Networks evolved as mechanization expanded. In a phase extending 
through 1820, depicted in the book's first three chapters, 
machinists' networks originated in foundries, engine shops, textile 
mills, and federal and contract armories. Networks emanated out of 
leading firms at a time when hand skills were paramount and machine 
tools were primitive. As later chapters detail, from 1820 through 
1860, networks deepened in these industries, spread to locomotives, 
and integrated in making and using machine tools. Networks persisted 
over time even though firms rarely did; as a result areas that led in 
1820 continued to lead in 1860.

As Meyer recognizes, the book raises a number of questions that merit 
further research. First, Meyer suggests that firm owners trained 
workers and even shared knowledge as part of the community's norms, 
not out of some self-interested calculus, and this "bourgeois virtue" 
-- here Meyer adopts Deirdre McCloskey's term -- fostered the 
diffusion of knowledge. It would help to know more about the 
character of such norms, how commonly they were adhered to, and how 
they persisted if firms did not benefit from them. Second, it would 
be helpful to link the mobility of machinists to the evolution of the 
machinery sector. Was mobility greater within industries than 
between? How did mobility relate to the growing numbers of firms, 
firm specialization, and the rise of new kinds of machines? Third, 
how did networks relate to invention? Networks could diffuse 
knowledge over long periods of time only if new knowledge arose; how 
did networks give rise to that novelty? Meyer presents data linking 
the location of early engines and textile patents to centers of 
machinists, but more research will be required to develop this link. 
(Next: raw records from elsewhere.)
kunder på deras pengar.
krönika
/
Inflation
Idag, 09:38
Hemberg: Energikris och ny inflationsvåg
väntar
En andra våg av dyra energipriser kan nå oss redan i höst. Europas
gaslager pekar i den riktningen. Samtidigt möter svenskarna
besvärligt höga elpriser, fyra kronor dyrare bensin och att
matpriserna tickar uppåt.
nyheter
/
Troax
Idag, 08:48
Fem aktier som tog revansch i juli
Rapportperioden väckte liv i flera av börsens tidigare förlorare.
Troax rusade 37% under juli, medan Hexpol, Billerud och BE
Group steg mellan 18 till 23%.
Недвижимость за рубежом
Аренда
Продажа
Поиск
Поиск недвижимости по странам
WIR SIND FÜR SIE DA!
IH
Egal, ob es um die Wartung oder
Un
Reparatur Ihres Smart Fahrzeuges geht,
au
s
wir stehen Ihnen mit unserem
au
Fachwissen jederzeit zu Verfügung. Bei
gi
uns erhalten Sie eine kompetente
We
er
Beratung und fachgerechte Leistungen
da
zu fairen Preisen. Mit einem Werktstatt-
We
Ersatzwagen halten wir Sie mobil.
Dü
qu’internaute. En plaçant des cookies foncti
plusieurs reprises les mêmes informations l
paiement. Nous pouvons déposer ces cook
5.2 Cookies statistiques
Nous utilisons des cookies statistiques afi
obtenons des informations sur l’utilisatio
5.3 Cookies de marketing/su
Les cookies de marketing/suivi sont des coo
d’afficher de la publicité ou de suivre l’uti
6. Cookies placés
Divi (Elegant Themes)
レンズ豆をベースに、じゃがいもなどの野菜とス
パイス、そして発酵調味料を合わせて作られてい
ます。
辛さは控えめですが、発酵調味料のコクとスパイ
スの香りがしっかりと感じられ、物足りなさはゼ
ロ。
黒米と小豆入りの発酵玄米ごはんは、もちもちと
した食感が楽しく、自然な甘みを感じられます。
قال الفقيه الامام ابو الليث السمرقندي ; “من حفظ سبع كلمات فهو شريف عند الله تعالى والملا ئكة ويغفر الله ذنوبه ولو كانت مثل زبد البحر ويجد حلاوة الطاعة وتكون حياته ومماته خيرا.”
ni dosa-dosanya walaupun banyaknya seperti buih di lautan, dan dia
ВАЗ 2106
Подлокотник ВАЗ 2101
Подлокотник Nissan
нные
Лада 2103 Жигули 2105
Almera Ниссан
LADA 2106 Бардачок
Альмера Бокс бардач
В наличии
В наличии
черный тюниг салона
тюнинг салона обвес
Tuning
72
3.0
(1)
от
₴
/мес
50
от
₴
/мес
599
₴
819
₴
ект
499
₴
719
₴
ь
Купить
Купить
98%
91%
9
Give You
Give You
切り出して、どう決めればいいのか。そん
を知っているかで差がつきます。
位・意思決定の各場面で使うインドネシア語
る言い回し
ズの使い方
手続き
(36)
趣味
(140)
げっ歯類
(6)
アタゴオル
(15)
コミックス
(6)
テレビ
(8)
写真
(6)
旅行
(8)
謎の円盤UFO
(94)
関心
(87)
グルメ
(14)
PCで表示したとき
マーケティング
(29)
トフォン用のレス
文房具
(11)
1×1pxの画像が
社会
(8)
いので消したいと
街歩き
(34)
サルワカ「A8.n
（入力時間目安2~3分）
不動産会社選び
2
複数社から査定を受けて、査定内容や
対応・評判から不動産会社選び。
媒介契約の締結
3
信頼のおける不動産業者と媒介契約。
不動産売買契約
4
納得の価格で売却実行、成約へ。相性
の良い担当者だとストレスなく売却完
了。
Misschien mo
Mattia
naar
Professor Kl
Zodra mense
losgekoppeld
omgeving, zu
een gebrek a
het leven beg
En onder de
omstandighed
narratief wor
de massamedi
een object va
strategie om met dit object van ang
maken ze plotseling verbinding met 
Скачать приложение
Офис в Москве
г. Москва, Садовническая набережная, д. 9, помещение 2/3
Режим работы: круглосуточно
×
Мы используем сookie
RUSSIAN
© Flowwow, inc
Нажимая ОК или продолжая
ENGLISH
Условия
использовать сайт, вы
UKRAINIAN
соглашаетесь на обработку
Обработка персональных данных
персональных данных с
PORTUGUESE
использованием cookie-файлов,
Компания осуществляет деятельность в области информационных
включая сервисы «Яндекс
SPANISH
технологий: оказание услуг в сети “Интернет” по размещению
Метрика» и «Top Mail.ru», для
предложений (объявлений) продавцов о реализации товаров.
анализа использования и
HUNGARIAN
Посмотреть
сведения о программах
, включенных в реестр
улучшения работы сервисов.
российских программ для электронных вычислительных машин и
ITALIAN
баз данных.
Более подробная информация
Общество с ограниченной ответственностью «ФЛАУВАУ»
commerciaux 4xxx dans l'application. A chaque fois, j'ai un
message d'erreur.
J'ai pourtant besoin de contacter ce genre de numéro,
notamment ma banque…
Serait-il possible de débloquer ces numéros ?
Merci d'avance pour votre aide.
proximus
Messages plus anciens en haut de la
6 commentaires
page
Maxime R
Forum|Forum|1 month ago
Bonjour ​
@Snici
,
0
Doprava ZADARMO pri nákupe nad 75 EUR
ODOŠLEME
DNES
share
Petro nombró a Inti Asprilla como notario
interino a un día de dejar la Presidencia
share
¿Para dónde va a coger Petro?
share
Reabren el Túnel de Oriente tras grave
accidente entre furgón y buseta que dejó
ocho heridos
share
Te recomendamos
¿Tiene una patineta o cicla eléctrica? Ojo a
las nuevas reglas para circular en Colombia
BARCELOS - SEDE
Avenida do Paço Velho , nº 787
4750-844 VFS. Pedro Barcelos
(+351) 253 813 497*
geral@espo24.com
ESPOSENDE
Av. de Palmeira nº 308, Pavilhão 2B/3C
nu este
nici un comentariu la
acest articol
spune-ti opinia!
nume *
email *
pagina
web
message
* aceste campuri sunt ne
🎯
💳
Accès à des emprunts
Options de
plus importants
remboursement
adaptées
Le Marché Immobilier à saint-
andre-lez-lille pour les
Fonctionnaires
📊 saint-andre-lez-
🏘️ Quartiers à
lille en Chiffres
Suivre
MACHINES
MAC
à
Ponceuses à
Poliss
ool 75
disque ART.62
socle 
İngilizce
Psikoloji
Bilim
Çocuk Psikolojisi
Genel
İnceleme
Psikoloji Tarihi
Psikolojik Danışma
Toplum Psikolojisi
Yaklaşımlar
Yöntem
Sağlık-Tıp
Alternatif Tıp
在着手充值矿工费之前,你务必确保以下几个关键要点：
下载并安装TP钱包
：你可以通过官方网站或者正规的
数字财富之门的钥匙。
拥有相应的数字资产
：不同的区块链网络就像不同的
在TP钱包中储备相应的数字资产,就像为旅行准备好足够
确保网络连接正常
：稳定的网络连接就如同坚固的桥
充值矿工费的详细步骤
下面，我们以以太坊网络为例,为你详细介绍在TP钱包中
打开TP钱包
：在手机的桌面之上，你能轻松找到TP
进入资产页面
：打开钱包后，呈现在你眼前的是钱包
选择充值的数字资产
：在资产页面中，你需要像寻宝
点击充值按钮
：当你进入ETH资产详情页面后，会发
Moreover could the publication and sale of patents undercut the 
centrality of networks by offering an alternative mode of knowledge 
diffusion? Answers to these questions will complicate the 
understanding of industrialization, but they are unlikely to overturn 
the key role of machinists' networks that Meyer has so ably 
demonstrated.


Ross Thomson is an Associate Professor of Economics at the University 
of Vermont. He is completing a book entitled _The Structure of 
Change: Forming an Innovation System in the United States, 1790-1865_.